» Task input:
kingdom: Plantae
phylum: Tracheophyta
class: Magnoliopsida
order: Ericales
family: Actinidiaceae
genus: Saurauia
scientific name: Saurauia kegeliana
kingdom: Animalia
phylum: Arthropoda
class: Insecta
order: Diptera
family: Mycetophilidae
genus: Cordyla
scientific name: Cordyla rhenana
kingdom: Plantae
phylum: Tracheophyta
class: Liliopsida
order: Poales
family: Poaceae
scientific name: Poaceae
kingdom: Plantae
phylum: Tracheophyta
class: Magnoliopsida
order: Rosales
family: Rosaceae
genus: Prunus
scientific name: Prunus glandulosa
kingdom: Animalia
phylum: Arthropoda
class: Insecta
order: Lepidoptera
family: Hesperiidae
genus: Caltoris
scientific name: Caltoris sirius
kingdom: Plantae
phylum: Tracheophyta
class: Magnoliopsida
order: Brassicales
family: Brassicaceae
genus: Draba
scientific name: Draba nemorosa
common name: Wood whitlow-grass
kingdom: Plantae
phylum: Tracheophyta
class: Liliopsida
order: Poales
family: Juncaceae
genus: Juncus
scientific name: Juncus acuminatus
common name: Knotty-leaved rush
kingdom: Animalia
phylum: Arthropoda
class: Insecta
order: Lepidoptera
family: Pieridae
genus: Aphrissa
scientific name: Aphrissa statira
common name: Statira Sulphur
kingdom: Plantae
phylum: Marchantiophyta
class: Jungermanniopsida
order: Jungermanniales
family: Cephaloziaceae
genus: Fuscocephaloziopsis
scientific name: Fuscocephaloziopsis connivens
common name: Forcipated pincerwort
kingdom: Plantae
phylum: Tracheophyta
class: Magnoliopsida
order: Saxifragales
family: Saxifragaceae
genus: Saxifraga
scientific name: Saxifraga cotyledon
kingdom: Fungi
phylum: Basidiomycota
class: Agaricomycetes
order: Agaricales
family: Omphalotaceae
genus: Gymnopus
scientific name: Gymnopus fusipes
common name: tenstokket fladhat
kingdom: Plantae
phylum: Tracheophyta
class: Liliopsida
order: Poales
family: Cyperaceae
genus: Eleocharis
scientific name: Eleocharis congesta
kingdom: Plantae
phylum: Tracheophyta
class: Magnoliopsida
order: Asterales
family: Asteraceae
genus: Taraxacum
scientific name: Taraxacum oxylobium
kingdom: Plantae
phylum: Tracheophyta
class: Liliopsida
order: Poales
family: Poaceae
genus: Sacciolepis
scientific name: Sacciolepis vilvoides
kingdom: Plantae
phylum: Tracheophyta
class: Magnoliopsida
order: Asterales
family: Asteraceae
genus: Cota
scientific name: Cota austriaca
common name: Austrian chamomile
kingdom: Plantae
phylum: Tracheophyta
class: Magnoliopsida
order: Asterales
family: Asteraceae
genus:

» Problem statement:
Copy the lines from the one that has "scientific name: Sacciolepis vilvoides" through the end of the items, changing "phylum" to "division" and leaving everything else as it is.

» Answer to the exercise:
scientific name: Sacciolepis vilvoides
kingdom: Plantae
division: Tracheophyta
class: Magnoliopsida
order: Asterales
family: Asteraceae
genus: Cota
scientific name: Cota austriaca
common name: Austrian chamomile
kingdom: Plantae
division: Tracheophyta
class: Magnoliopsida
order: Asterales
family: Asteraceae
genus:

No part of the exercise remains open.